- _PROBLEMS_:
1 – Give the names of the five wives listed in the passage on King Tri Songdetsen, in their English spellings only.
2 – Duplicate the part of the passage on King Tri Songdetsen starting at "The Wives of" and ending at "Tri Songdetsen's sons.".

- _PROVIDED PASSAGE_:
________________________________________

Latest revision as of 11:55, 27 September 2024

King Tri Songdetsen

King Tri Songdetsen (Tib. ཁྲི་སྲོང་ལྡེ་བཙན་, Wyl. khri srong lde brtsan/btsan) or Tri Songdeutsen [Déu tsen] (ཁྲི་སྲོང་ལྡེའུ་བཙན་, khri srong lde'u btsan) (742-c.800/755-797 according to the Chinese sources) – the thirty-eighth king of Tibet, son of King Me Aktsom, second of the three great religious kings and one of the main disciples of Guru Rinpoche. It was due to his efforts that the great masters Shantarakshita and Guru Padmasambhava came from India and established Buddhism firmly in Tibet.

The Wives of Tri Songdetsen

  • Lhamo Tsen (ལྷ་མོ་བཙན་, lha mo btsan) from the Chim (མཆིམས, mchims) clan
  • Changchub Drön (འབྱང་ཆུབ་སྒྲོན་, byang chub sgron) from the Dro (འབྲོ་, 'bro) clan
  • Gyalmo Tsün (རྒྱལ་མོ་བཙུན་, rgyal mo btsun) from the Phoyong family
  • Magyal Tsokarma (རྨ་རྒྱལ་མཚོ་སྐར་མ་, rma rgyal mtsho skar ma) from the Tsepong (ཚེ་སྤོང་, tshe spong) clan
  • Yeshe Tsogyal from the Kharchen (མཁར་ཆེན, mkhar chen) family[1]

The Sons of Tri Songdetsen

There is some confusion in the various histories regarding the number and the names of Tri Songdetsen's sons.

According to Erik Haarh[2], he had four sons:

  • Mutri Tsenpo (མུ་ཁྲི་བཙན་པོ་, mu khri btsan po),
  • Mune Tsenpo (མུ་ནེ་བཙན་པོ་, mu ne btsan po),
  • Muruk Tsenpo (མུ་རུག་བཙན་པོ, mu rug btsan po) and
  • Mutik Tsenpo (མུ་ཏིག་བཙན་པོ, mu tig btsan po) who became known as Tridé Songtsen (ཁྲི་ལྡེ་སྲོང་བཙན་, khri lde srong btsan) or Senalek (སད་ན་ལེགས, sad na legs).

________________________________________

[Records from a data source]

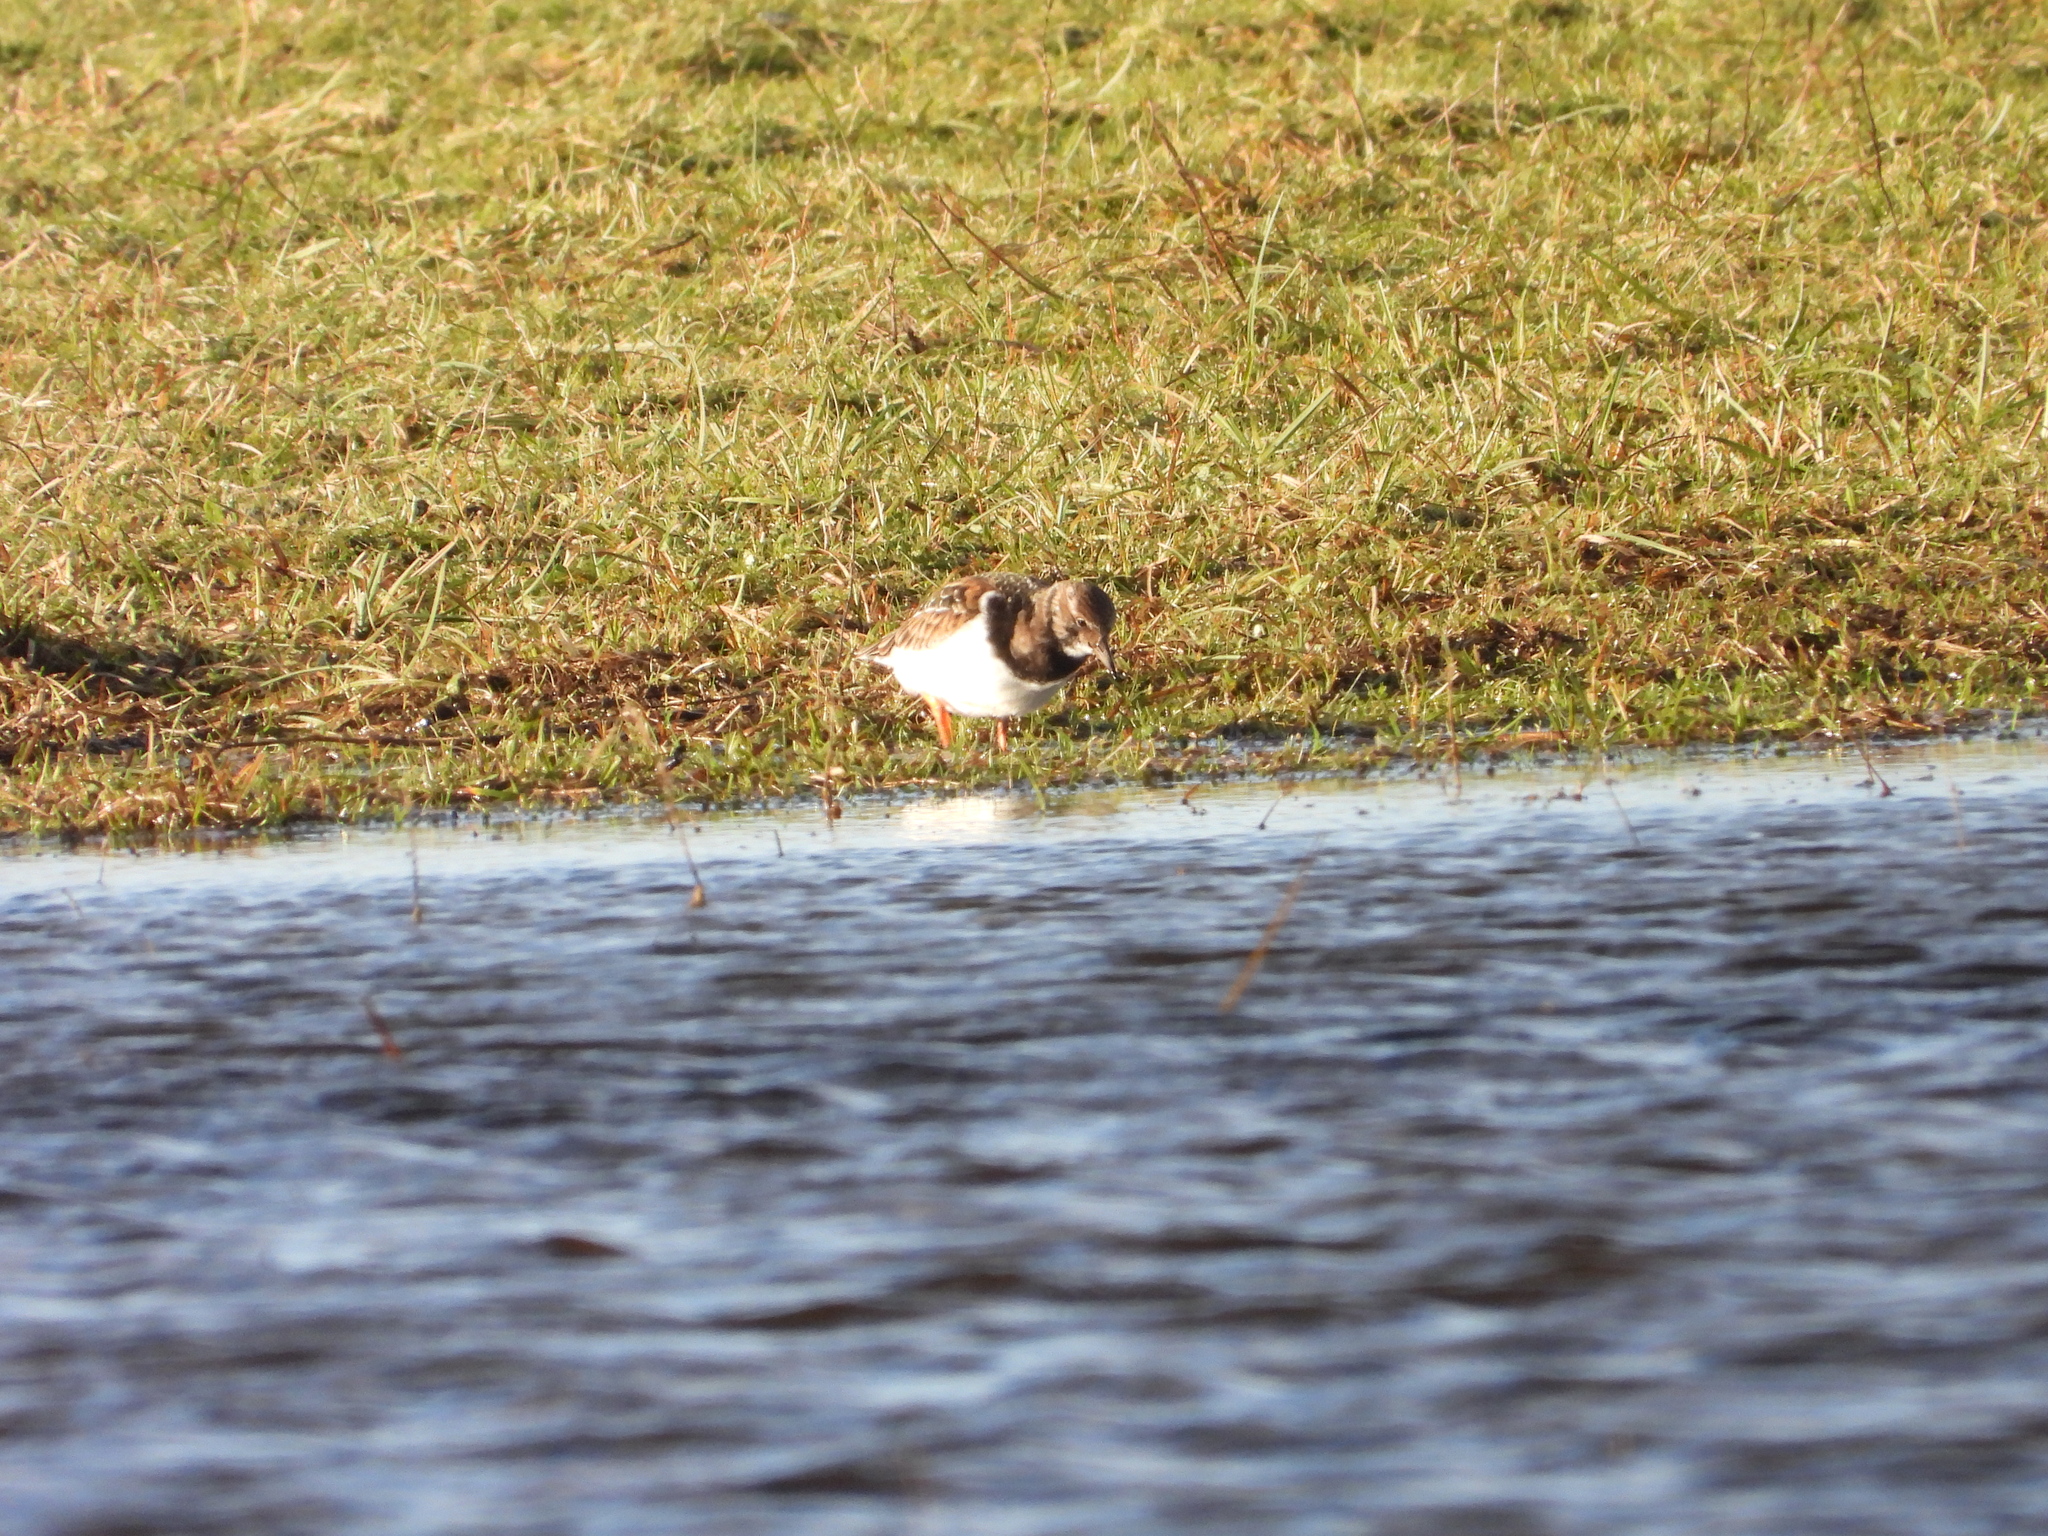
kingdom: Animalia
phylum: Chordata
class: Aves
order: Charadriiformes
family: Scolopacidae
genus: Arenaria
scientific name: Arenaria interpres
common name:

________________________________________

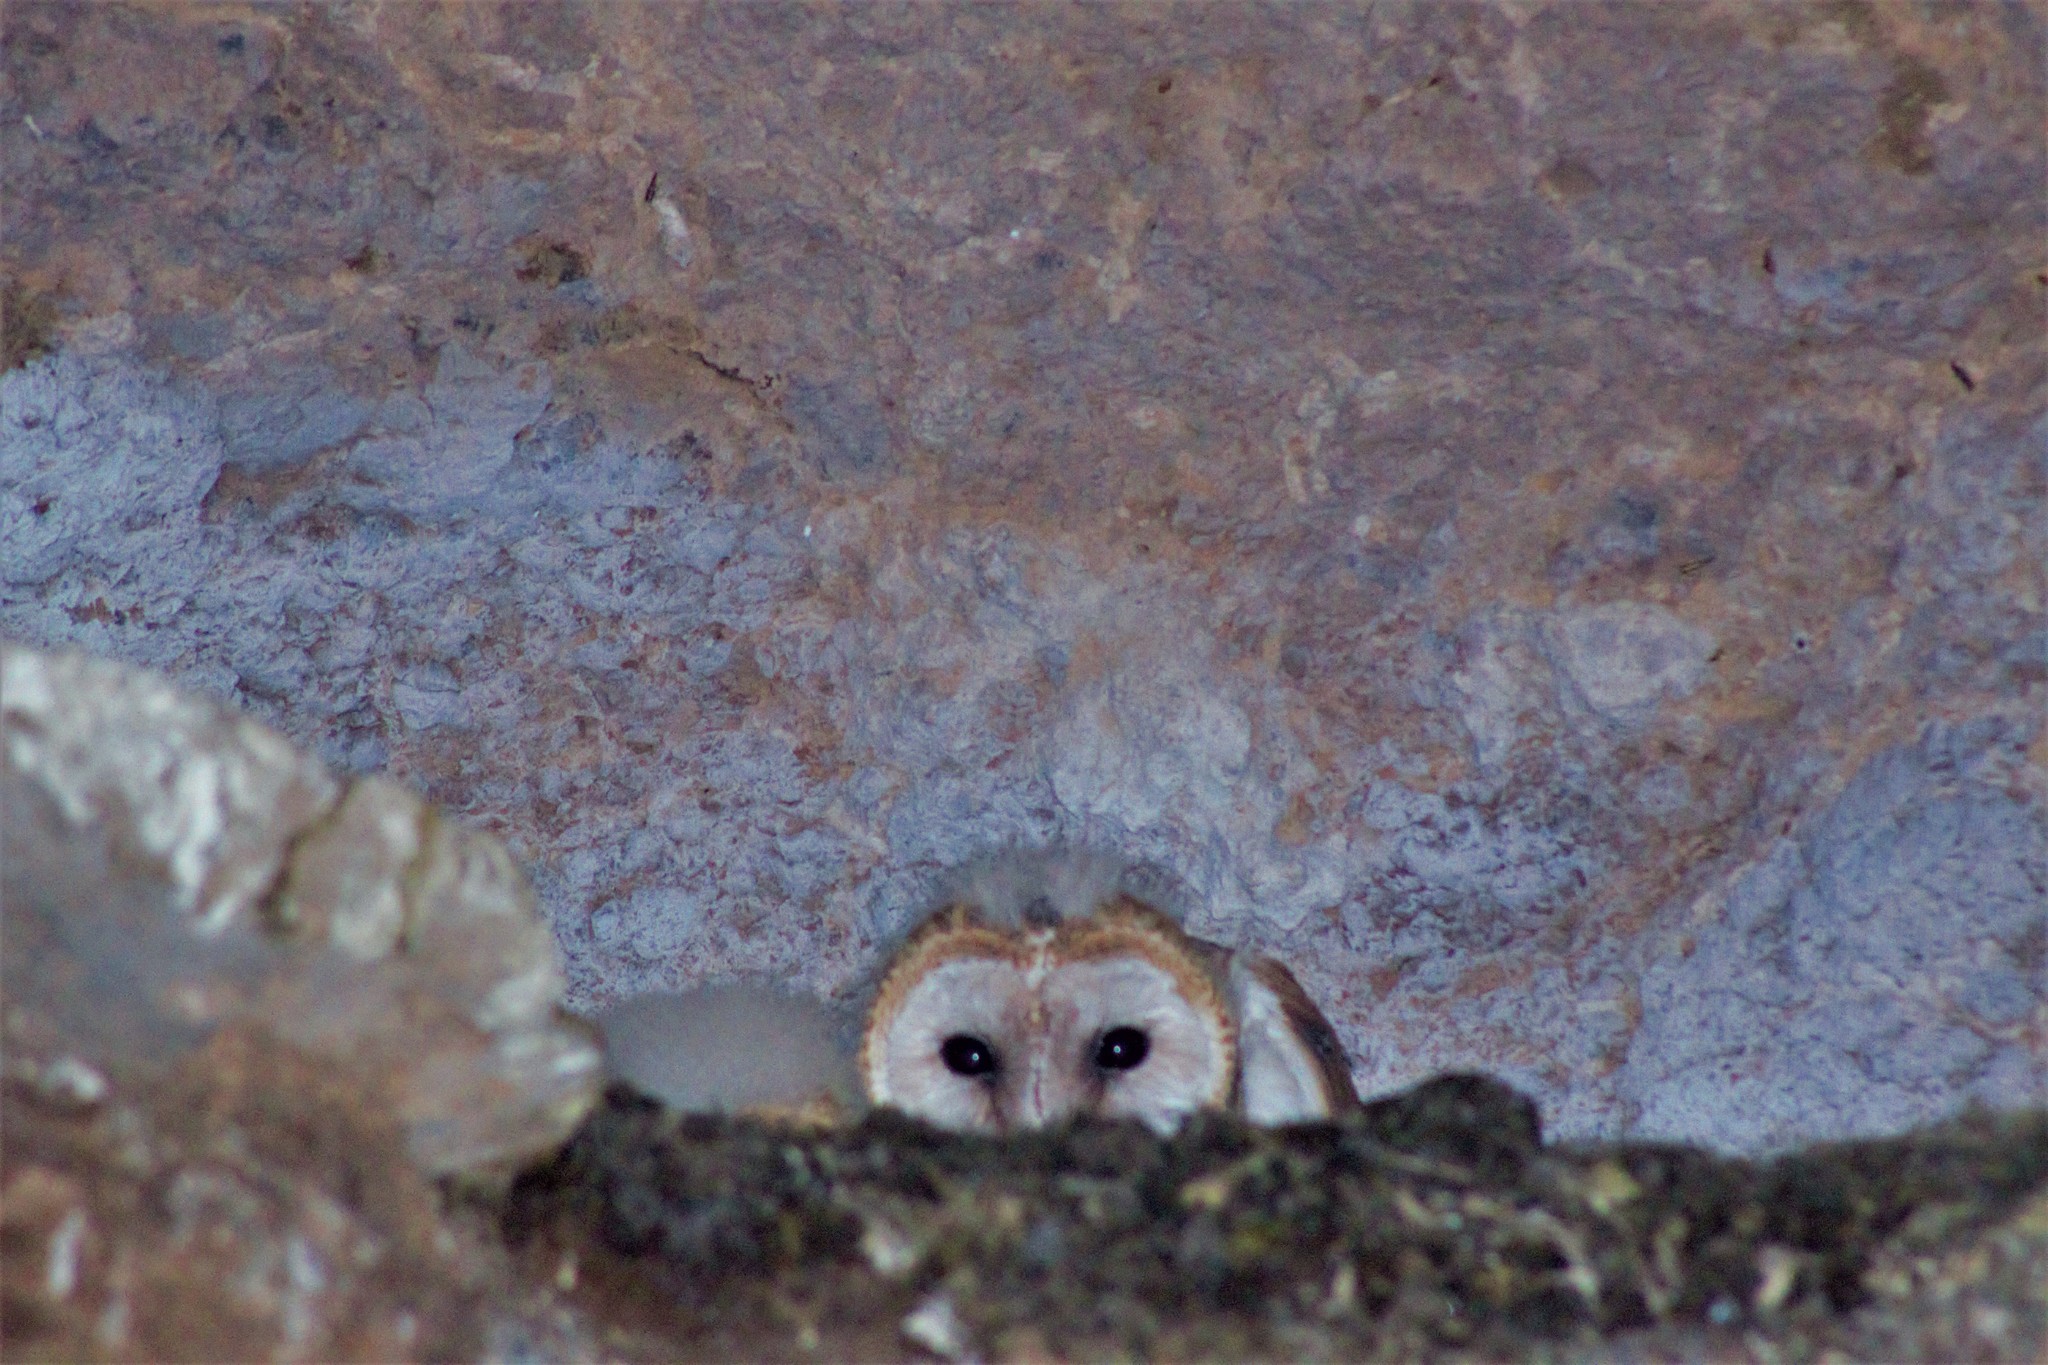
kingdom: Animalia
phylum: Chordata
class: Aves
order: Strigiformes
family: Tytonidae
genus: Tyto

________________________________________

- _FULL ANSWERS_:
1 –
Lhamo Tsen
Changchub Drön
Gyalmo Tsün
Magyal Tsokarma
Yeshe Tsogyal

2 –
The Wives of Tri Songdetsen

  • Lhamo Tsen (ལྷ་མོ་བཙན་, lha mo btsan) from the Chim (མཆིམས, mchims) clan
  • Changchub Drön (འབྱང་ཆུབ་སྒྲོན་, byang chub sgron) from the Dro (འབྲོ་, 'bro) clan
  • Gyalmo Tsün (རྒྱལ་མོ་བཙུན་, rgyal mo btsun) from the Phoyong family
  • Magyal Tsokarma (རྨ་རྒྱལ་མཚོ་སྐར་མ་, rma rgyal mtsho skar ma) from the Tsepong (ཚེ་སྤོང་, tshe spong) clan
  • Yeshe Tsogyal from the Kharchen (མཁར་ཆེན, mkhar chen) family[1]

The Sons of Tri Songdetsen

There is some confusion in the various histories regarding the number and the names of Tri Songdetsen's sons.